Tenho centenas de abraços para dar, e não me deixam dá-los. Tenho de apertar os meus filhos contra o peito e dizer-lhes, baixinho, ao ouvido: 'Está tudo bem, eu estou aqui...'. E estou, não estando. Estou à distância com esta mágoa que me aflige de os saber longe, lutando à sua maneira contra a doença infame que vai apertando o cerco em nosso redor.
Escuto a voz da Bethânia ao mesmo tempo que escrevo sobre José Maria Nicolau, o vencedor das tempestades:
'Sonhar mais um sonho impossível
Lutar quando é fácil ceder
Vencer o inimigo invencível
Negar quando a regra é vender...'
Olho os pássaros na sua invejável liberdade. Quero correr para voltar a ver o brilho dos teus olhos. Quero beijar a testa dos meus pais com aquela meiguice infinita que me ensinaram na infância.
Na minha casa sobre o Sado, os pássaros cantam a melodia da tristeza.

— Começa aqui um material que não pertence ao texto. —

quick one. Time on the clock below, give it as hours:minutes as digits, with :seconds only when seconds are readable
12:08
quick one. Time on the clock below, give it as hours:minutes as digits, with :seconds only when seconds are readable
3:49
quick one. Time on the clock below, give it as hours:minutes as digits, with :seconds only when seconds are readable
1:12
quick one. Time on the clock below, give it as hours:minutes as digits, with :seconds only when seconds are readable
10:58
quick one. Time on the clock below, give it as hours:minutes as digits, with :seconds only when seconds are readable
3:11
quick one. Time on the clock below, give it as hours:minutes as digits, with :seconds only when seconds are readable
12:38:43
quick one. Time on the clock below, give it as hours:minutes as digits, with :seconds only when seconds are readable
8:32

'Sofrer a tortura implacável
Romper a incabível prisão
Voar num limite improvável
Tocar o inacessível chão'.
Ontem, ao telefone, o Manuel Alegre dizia-me: 'Vivi eu no exílio sem nunca imaginar que iria um dia viver exilado na minha própria casa'. Desculpe-me o meu grande amigo Manel, mas eu recuso o exílio. Estou no meu posto! Do alto da varanda sobre o rio tenho as mãos presas ao leme da esperança e desafio todos o caminharem a meu lado levados pela corrente inóspita de uma batalha ganha dia a dia com a espada afiada da paciência.
Eu vou. Tenho gente por quem lutar, tenho gente por quem continuar a viver, tenho gente a quem devo um mar inteiro de ternura que trago preso nos braços como um peso insuportável. Vou. Levo os pássaros comigo. E tu, não fiques para trás, companheiro! Não deixes que ninguém esqueça!"